WRITTEN TASK. Search the material for lines containing the word "macros", and copy each one.

MATERIAL TO PROCESS.
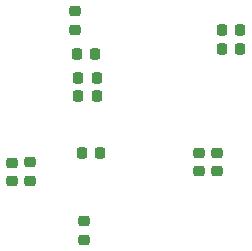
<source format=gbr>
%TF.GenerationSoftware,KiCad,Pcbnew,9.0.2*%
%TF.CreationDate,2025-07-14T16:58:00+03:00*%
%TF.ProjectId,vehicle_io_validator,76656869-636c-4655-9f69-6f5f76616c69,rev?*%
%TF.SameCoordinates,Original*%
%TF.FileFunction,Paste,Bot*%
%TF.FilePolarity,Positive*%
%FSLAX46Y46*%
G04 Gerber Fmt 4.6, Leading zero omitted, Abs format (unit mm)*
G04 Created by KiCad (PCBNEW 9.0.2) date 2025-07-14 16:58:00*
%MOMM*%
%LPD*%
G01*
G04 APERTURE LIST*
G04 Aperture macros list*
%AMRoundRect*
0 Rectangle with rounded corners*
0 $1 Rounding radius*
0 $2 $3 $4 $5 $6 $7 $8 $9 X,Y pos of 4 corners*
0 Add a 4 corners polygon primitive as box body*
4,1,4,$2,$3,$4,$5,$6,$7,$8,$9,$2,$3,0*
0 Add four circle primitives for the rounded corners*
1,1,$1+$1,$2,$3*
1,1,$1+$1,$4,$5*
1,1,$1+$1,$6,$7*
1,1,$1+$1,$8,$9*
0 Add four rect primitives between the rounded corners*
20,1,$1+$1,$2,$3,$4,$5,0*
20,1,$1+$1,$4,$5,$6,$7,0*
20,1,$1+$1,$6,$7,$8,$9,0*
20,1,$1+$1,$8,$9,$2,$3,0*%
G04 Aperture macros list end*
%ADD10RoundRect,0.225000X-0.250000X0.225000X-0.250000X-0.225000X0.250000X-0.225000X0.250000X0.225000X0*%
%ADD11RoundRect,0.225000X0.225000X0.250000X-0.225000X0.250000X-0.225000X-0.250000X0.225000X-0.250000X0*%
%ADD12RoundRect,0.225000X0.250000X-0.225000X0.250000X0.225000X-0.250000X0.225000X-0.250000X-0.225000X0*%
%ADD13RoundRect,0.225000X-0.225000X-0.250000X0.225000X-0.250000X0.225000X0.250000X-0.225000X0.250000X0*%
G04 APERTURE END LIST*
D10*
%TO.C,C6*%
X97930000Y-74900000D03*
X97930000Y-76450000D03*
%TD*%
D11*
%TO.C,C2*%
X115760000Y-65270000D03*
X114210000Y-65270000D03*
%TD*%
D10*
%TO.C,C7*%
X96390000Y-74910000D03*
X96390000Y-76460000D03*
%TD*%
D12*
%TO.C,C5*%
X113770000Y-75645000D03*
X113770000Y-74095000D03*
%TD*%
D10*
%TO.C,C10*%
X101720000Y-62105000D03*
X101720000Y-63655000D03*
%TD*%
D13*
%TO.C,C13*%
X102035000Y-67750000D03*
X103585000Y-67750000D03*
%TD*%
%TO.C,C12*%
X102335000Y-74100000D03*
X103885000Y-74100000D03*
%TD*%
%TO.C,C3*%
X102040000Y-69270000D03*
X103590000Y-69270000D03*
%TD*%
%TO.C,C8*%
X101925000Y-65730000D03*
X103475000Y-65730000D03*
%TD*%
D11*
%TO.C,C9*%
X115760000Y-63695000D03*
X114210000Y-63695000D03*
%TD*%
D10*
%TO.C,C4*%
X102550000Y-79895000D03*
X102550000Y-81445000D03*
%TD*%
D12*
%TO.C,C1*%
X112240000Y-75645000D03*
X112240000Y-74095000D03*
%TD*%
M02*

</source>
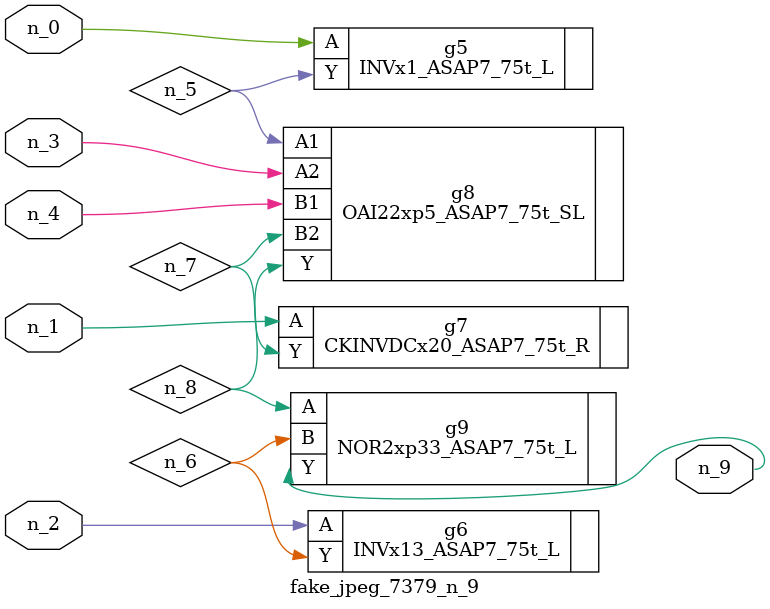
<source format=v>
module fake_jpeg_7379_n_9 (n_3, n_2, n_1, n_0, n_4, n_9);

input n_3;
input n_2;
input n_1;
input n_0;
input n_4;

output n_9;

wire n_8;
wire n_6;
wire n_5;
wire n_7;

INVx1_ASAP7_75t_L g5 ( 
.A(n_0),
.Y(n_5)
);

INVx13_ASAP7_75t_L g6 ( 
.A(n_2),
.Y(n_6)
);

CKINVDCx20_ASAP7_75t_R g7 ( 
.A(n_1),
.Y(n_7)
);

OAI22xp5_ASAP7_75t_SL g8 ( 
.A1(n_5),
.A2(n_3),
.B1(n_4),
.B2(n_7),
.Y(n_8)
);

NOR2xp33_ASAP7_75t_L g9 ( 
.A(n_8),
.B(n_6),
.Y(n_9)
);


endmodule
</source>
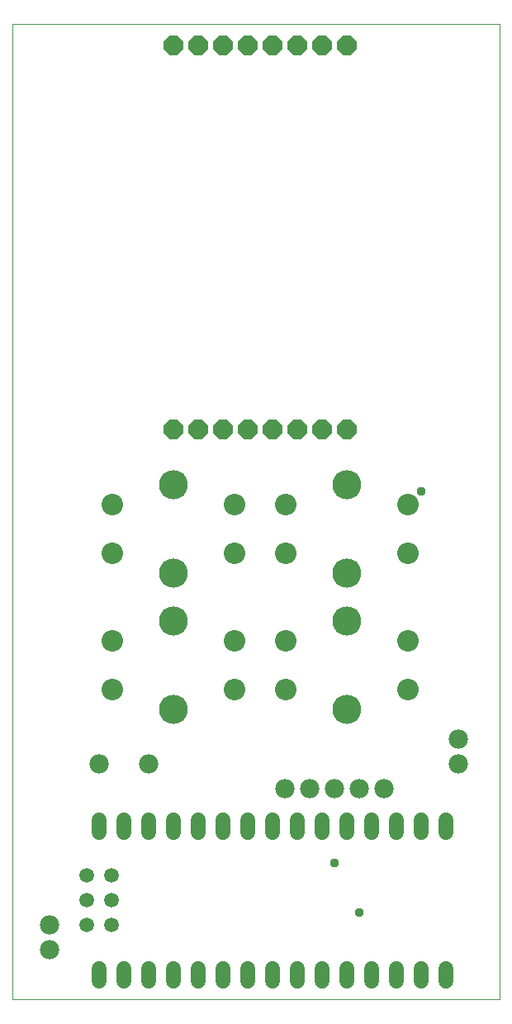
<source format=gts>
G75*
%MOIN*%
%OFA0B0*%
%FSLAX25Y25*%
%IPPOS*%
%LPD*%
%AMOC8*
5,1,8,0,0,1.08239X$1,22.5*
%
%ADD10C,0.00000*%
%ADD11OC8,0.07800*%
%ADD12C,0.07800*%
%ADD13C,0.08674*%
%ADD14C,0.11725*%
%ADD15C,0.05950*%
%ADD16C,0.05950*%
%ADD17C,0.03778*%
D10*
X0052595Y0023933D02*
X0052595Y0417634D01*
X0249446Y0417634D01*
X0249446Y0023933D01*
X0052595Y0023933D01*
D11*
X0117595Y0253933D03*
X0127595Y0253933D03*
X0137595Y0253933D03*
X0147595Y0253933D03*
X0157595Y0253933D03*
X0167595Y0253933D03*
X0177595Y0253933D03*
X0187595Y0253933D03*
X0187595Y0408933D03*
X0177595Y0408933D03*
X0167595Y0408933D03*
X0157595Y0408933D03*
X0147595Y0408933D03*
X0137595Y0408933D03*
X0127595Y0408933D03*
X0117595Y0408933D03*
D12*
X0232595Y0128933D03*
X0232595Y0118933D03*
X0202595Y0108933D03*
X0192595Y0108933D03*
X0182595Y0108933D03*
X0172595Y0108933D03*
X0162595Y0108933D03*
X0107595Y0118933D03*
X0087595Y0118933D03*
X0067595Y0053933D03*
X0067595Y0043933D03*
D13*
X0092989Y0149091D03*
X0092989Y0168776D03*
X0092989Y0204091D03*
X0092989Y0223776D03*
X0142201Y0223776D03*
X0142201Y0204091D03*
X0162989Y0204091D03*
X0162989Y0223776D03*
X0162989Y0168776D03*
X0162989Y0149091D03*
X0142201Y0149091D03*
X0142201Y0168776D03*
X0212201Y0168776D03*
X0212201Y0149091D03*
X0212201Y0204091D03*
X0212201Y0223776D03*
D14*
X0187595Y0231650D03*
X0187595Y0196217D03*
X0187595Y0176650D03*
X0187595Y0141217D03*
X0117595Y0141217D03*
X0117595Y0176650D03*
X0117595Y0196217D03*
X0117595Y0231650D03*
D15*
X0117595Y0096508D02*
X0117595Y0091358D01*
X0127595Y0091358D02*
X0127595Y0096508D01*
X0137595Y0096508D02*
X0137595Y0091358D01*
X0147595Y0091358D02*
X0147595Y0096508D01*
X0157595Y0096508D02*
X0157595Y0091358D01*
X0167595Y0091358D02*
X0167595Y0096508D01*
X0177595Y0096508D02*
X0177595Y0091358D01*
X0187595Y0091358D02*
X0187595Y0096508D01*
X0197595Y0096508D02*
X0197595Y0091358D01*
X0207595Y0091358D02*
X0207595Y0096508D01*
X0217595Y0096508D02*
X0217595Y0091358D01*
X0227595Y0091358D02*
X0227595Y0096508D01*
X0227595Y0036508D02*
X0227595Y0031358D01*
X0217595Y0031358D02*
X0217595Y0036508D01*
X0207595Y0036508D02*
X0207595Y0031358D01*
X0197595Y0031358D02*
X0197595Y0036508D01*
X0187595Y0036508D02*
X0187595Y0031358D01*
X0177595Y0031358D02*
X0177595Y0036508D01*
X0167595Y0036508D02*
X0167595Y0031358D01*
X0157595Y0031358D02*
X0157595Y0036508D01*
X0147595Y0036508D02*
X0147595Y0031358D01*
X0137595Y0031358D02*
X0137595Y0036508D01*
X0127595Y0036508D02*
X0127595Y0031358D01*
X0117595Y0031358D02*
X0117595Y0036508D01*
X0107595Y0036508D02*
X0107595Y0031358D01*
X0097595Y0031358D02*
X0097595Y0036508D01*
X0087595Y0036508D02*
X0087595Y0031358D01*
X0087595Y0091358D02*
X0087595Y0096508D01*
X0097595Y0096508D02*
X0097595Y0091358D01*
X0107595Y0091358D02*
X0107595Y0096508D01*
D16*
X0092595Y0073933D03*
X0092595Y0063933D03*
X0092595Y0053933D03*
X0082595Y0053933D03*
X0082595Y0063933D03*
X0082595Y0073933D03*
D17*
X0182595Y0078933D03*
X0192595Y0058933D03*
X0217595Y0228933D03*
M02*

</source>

YOUR RESPONSE.
G04 Aperture macros list*
G04 Aperture macros list end*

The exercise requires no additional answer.